SECTION 12.02 User's Obligation Upon Determination of Taxability
(a) Upon the occurrence of a Determination of Taxability, the Trustee
shall notify the User in writing that all Outstanding Bonds shall be subject to
mandatory redemption on the date specified by the Trustee in accordance with the
Indenture irrespective of whether the User has violated any covenant or
representation in this Lease Agreement. Within seven days after the receipt of
such notice the User shall purchase the Project from the Issuer for the price
specified in subsection (b) of this Section, which purchase price shall be paid
to the Trustee.
(b) The price payable by the User for the Project in the event of a
Determination of Taxability shall be equal to the amount required to redeem the
Bonds in accordance with the terms thereof and to pay in full all Indenture
Indebtedness. There shall be credited against such payment otherwise required by
this paragraph all amounts which have been paid to the Trustee pursuant to the
Letter of Credit with respect to such payment of the Bonds then Outstanding.

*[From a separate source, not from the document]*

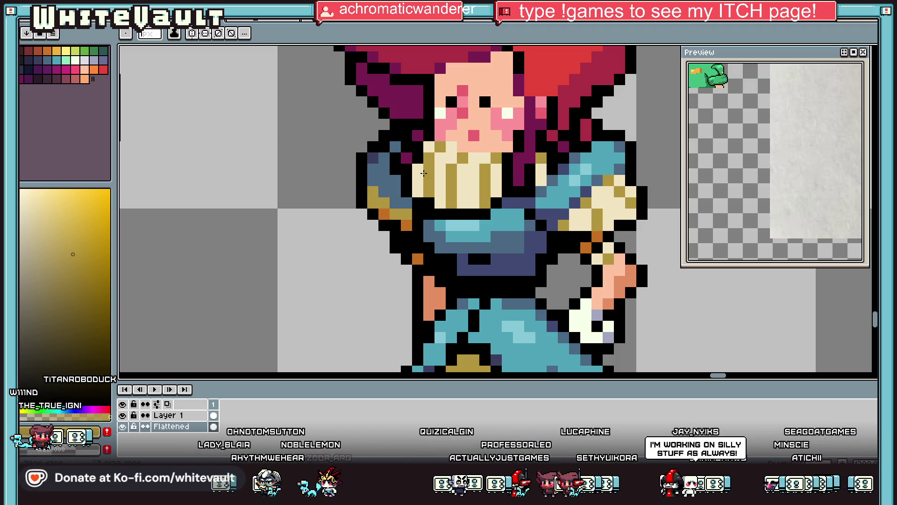
{"action": "scroll", "coordinate": [496, 191], "scroll_direction": "down", "scroll_amount": 5}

(c) Any other options of the User to purchase the Project shall be
superseded by its mandatory obligation to purchase the Project pursuant to this
section 12.02.
SECTION 12.03 Federal Rebate Payments
The provisions of Article XVI of the Indenture are incorporated herein
by reference, and the User shall comply with said provisions and shall perform
and discharge all obligations, duties and responsibilities imposed upon the User
under said Article, including without limitation the payment of all required
rebates to the United States of America.
ARTICLE 13 ARTICLE 13
---------- ----------
Provisions of General Application
SECTION 13.01 Covenant of Quiet Enjoyment
So long as the User performs and observes all the covenants and
agreements on its part herein contained, it shall peaceably and quietly have,
hold and enjoy the Project during the Lease Term subject to all the terms and
provisions hereof.
SECTION 13.02 Investment of Funds
The Issuer shall cause any money held as a part of the Special Funds
which may by the terms of the Indenture be invested to be so invested or
reinvested by the Trustee solely at the request of, and solely as directed by,
the User and as provided in the Indenture.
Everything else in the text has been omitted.